The story begins when George Villiers, Duke of Buckingham and childhood friend of King Charles II, saw and fell in love with the magnificent grounds of Cliveden in the 1660s. At the time, those grounds only housed a couple of small hunting lodges, but Buckingham was determined to make the place palatial.
He bought it from the Manfield family (keeping them on as stewards) and poured money into construction work over the next decade, with the main aim of creating an oversized trysting place for his mistress, Anna Maria Brudenell, whose husband, the Earl of Shrewsbury, he'd killed in a duel. Thus installed as the first chatelaine of Cliveden, Anna Maria ruled the house until the House of Lords ordered Buckingham to separate from her in 1674.
In 1696, the Earl of Orkney bought Cliveden, and his wife Elizabeth, who'd been a long-time mistress of King William III, came to be ruler of the estate, eventually employing the noted architect Thomas Archer to do extensive renovations that stretched until 1712. Seven years later, Princess Augusta of Saxe-Coburg, Livingstone's next subject, was born, and in 1736 she married Frederick, the son and heir of King George II.
Augusta, who had “never said a foolish thing nor done a disagreeable one since her arrival” according to Horace Walpole, added two aviaries and a flower garden to the grounds of Cliveden.Twenty years after she died, however, Clivenden burned down again in a catastrophic fire in 1795 and lay in picturesque ruins for two decades.
The task of restoring Cliveden to glory was taken up next by the fourth mistress of Livingstone's account, Harriet, Duchess of Sutherland. She was the granddaughter of the famed Georgiana, Duchess of Devonshire, and she and her husband, George Granville, the 2nd Duke of Sutherland, bought Cliveden in 1849 from George Warrander, who'd commissioned architect William Burn to do extensive work on the house – all of which came undone when Cliveden once more burned to the ground. This time, 1849, the house burned in a blaze so bright Queen Victoria could see it from Windsor five miles away. The Duchess, for whom Livingstone shows a quite clear affection (“Majesty came easy to Harriet,” she writes), was determined to rebuild.
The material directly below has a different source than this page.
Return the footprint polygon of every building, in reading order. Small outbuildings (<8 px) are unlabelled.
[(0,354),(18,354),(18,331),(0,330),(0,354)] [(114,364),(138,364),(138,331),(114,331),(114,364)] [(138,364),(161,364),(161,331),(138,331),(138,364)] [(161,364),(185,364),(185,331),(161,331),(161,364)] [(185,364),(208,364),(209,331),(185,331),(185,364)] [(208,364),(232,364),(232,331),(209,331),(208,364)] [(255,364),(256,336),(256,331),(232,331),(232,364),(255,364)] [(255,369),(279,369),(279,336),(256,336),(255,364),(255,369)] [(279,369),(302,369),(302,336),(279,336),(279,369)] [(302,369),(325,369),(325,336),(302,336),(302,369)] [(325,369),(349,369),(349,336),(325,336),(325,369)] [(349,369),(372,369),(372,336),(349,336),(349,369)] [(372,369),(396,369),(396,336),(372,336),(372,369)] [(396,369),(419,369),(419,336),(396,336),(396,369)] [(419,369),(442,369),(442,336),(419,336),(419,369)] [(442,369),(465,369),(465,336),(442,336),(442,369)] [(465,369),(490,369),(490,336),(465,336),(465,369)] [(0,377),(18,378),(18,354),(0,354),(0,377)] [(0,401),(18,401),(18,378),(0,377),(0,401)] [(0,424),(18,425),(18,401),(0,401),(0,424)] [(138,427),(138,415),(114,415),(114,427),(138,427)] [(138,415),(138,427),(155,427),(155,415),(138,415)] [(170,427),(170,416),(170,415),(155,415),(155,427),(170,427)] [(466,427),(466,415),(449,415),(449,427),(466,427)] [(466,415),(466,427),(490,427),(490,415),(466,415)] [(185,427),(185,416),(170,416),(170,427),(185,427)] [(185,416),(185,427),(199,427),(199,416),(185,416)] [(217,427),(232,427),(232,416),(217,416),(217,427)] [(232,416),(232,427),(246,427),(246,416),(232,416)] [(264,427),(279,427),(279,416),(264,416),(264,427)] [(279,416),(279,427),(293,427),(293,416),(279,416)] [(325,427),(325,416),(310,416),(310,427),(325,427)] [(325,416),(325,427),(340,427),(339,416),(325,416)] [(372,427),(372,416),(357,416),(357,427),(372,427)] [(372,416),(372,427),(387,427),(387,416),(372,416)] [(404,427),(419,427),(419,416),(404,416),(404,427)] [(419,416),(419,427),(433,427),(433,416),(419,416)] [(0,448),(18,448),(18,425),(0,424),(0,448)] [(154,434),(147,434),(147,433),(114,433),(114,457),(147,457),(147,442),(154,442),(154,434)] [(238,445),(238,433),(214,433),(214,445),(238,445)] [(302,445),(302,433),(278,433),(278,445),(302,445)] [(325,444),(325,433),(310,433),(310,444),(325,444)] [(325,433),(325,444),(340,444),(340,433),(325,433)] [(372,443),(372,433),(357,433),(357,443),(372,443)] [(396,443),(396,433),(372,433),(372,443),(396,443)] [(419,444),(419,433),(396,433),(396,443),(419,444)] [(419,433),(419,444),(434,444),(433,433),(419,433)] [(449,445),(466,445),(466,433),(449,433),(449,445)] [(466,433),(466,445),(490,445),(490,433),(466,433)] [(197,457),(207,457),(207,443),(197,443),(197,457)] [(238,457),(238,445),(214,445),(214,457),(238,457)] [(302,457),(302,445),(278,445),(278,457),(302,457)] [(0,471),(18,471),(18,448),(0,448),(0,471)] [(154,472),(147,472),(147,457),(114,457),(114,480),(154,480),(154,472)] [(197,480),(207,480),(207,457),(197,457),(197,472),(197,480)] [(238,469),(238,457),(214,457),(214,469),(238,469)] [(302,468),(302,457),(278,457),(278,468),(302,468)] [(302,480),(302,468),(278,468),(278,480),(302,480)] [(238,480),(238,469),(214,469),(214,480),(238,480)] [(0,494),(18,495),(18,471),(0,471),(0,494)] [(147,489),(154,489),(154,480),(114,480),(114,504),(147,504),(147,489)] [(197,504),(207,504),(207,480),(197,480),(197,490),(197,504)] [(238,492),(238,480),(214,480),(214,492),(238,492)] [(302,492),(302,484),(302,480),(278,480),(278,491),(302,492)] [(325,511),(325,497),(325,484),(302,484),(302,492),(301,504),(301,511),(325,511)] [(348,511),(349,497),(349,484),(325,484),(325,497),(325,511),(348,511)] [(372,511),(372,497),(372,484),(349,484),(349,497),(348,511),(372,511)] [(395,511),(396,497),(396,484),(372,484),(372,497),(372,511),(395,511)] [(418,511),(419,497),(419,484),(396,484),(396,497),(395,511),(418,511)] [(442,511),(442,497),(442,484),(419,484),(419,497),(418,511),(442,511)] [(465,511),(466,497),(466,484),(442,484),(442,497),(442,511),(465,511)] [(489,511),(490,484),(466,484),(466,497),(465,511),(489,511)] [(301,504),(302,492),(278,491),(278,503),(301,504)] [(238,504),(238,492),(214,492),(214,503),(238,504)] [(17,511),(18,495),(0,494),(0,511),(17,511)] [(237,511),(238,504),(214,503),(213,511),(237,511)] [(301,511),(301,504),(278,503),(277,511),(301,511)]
The splendid inheritance of all that rebuilding eventually came into the charge of the fifth and last of Livingstone's chatelaines, Nancy Astor, who was “forthright and fierce” and who would later become the first woman to sit in Parliament. William Astor had given Cliveden to his son and daughter-in-law as a wedding present in 1906, and at the outbreak of the First World War, it was converted into a hospital for wounded soldiers, its glamor “for now, overlaid by the grit of modern war, the ornamental replaced by the functional.”
In the post-war years, the house played host to the Nancy Astor's infamous “Cliveden set,” and in 1963 it played a part in the “Profumo affair” that brought down the conservative government of the day. Even in Livingstone's boisterous account, however, it becomes obvious in these final pages that Cliveden has entered a relatively quiet old age.
The place was donated to the National Trust and is now a luxury hotel owned by Livingstone and her husband, who spend every day amidst the artful jumble of centuries, “where past and present are woven together: where 20th-century wiring runs underground along 16th-century tunnels, service bells from the 19th century hang from the wall above Wi-Fi boxes, and a swimming pool from the 1950s sits within a garden landscaped in the 1700s.”
Ballantine Books has given The Mistresses of Cliveden a suitably opulent design, with heavy-stock pages, rubricated chapter headings, and glorious full-color portraits of the five remarkable women who safeguarded a great house through fire, rebellion, plague, and war. Like Cliveden itself, it's nice to think those five have earned some peace and quiet at last.